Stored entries
══════
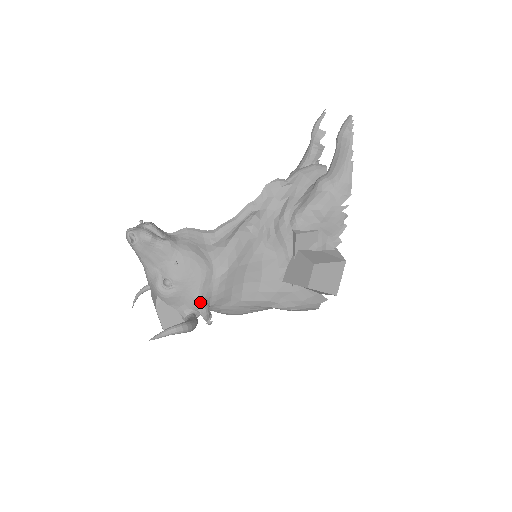
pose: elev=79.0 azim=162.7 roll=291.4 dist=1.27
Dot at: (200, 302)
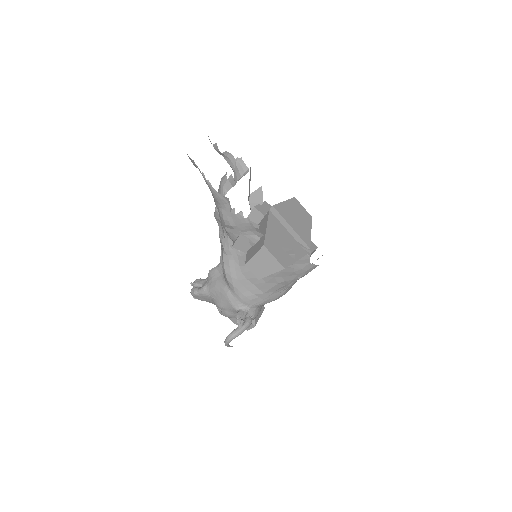
Dot at: occluded
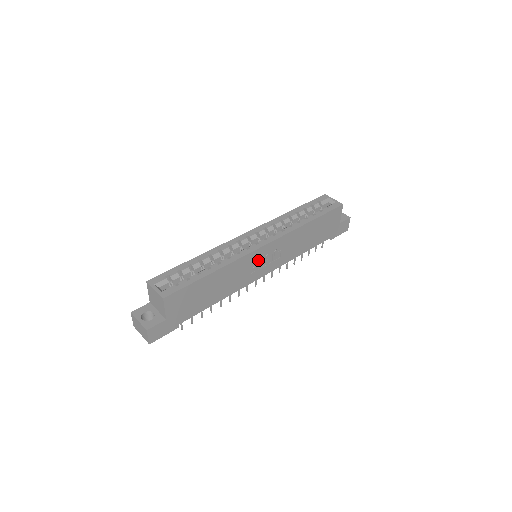
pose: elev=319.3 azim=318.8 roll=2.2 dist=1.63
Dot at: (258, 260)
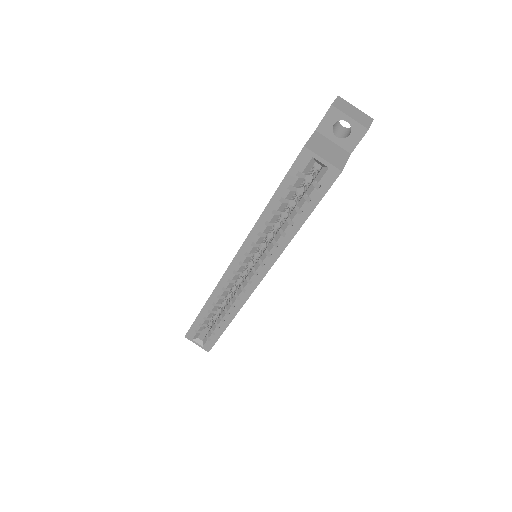
Dot at: occluded
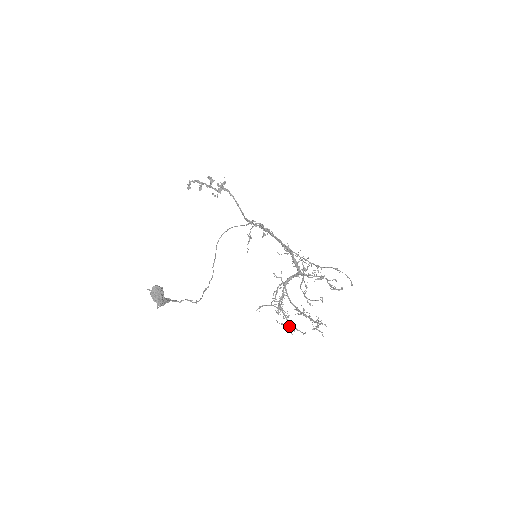
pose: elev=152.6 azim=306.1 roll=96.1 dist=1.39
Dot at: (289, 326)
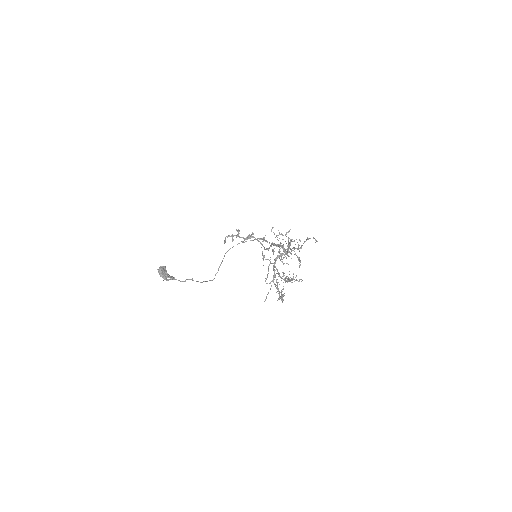
Dot at: (281, 295)
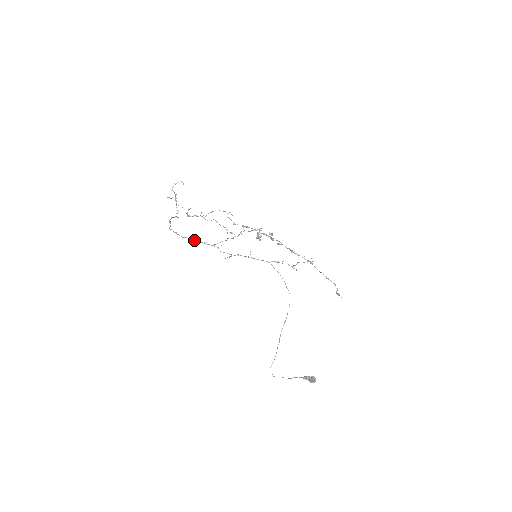
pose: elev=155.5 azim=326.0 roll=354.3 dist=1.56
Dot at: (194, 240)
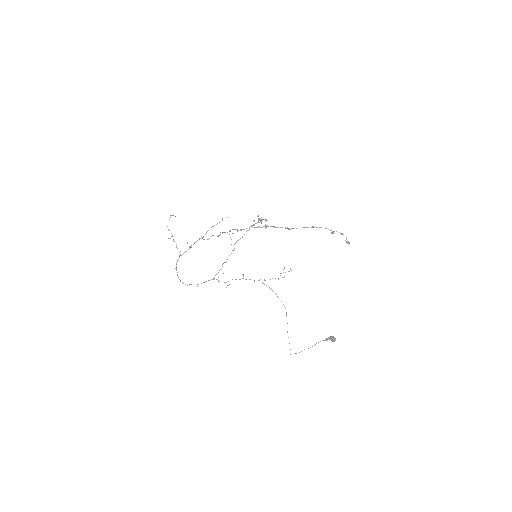
Dot at: occluded
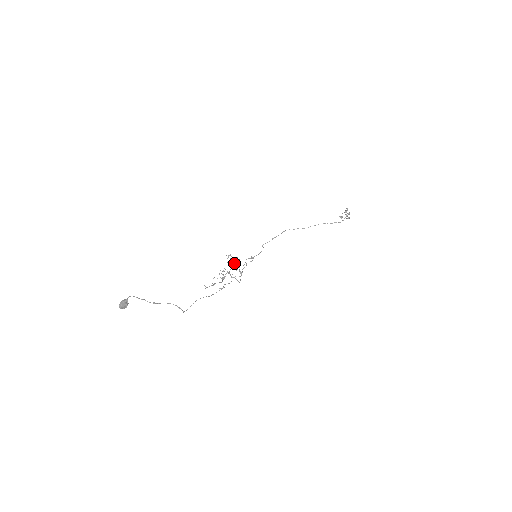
══════
Work instructions
Write the lines of all the items above as a JSON list of strings, one string per line, with blank lines skipped. Leave out the pictures.

Correct answer
[
  "pose: elev=79.0 azim=162.7 roll=291.4 dist=1.27",
  "Dot at: (200, 302)",
  "Dot at: occluded",
  "pose: elev=319.3 azim=318.8 roll=2.2 dist=1.63",
  "Dot at: (258, 260)",
  "Dot at: occluded",
  "pose: elev=152.6 azim=306.1 roll=96.1 dist=1.39",
  "Dot at: (289, 326)",
  "Dot at: (281, 295)",
  "pose: elev=155.5 azim=326.0 roll=354.3 dist=1.56",
  "Dot at: (194, 240)",
  "Dot at: occluded"
]